Make them comfortable
Panic attacks can be embarrassing to experience, without having the entire office or five of your friends come over to ask what’s wrong and all of them try to help. Try to be discrete when supporting someone through a panic attack. While the whole office and all of your friends might have the best intentions, one person is enough. Let them have the privacy they need with the support of a person they’re comfortable with. Let them leave whatever space or situation they are currently in if they need to. After they have come out of the panic attack, reassure them that it’s okay and try not to dwell on it with them too much. If they don’t want to talk about it, instead try to talk about something positive and sit with them if they would like you to until they’re calm and comfortable.

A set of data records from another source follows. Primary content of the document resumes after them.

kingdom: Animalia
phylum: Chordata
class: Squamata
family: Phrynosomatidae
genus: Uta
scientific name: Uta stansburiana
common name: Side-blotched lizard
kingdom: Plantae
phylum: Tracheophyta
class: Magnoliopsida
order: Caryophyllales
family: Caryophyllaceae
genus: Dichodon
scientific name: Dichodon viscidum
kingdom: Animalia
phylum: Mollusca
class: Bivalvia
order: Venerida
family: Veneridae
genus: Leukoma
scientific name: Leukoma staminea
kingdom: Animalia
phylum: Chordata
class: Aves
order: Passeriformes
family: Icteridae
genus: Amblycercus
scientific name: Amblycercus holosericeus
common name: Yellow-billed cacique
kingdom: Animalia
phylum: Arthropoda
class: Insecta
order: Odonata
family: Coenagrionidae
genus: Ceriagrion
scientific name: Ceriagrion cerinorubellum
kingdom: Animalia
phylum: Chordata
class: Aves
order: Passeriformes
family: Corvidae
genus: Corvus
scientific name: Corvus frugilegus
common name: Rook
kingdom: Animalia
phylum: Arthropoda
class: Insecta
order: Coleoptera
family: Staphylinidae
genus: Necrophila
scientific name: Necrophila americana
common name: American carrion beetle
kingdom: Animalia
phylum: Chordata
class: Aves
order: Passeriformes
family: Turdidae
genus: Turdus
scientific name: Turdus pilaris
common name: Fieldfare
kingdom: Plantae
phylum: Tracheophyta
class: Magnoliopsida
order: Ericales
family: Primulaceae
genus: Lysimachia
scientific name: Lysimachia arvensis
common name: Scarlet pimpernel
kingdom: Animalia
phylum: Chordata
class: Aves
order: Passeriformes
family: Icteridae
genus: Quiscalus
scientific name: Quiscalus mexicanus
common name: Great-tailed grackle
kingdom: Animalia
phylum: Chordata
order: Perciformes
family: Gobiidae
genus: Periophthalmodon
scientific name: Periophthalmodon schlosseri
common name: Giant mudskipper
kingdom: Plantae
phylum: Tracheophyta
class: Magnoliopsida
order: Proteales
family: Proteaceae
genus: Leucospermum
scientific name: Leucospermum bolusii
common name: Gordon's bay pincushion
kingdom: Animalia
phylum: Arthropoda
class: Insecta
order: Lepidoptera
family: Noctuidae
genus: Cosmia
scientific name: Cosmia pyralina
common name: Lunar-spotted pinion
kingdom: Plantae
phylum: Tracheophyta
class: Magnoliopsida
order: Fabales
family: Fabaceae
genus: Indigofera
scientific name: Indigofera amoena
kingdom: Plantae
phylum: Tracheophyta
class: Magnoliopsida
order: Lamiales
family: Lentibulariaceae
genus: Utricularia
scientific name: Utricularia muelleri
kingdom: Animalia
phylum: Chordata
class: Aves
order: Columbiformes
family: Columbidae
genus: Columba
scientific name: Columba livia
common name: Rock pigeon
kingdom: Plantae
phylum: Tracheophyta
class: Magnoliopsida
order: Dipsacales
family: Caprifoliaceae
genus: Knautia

When experiencing a panic attack, it’s difficult to rationalise the fear that you’re feeling. Often there is no specific thing the person is panicking about or afraid of, which can be scary in itself. Reassure them that they are safe and you’re going to stay with them. Be patient and speak calmly.
Ask them how you can help
No two people have exactly the same panic attack, and no two people find exactly the same things helpful in managing a panic attack. The best thing you can do to find out how to support someone is to ask them at a time when they’re calm and able to reflect. Some sufferers might find focusing on their breathing helpful, others might benefit from grounding techniques. Some people who experience regular panic attacks as part of an anxiety or panic disorder might have medication that helps them to manage them. Everyone is different.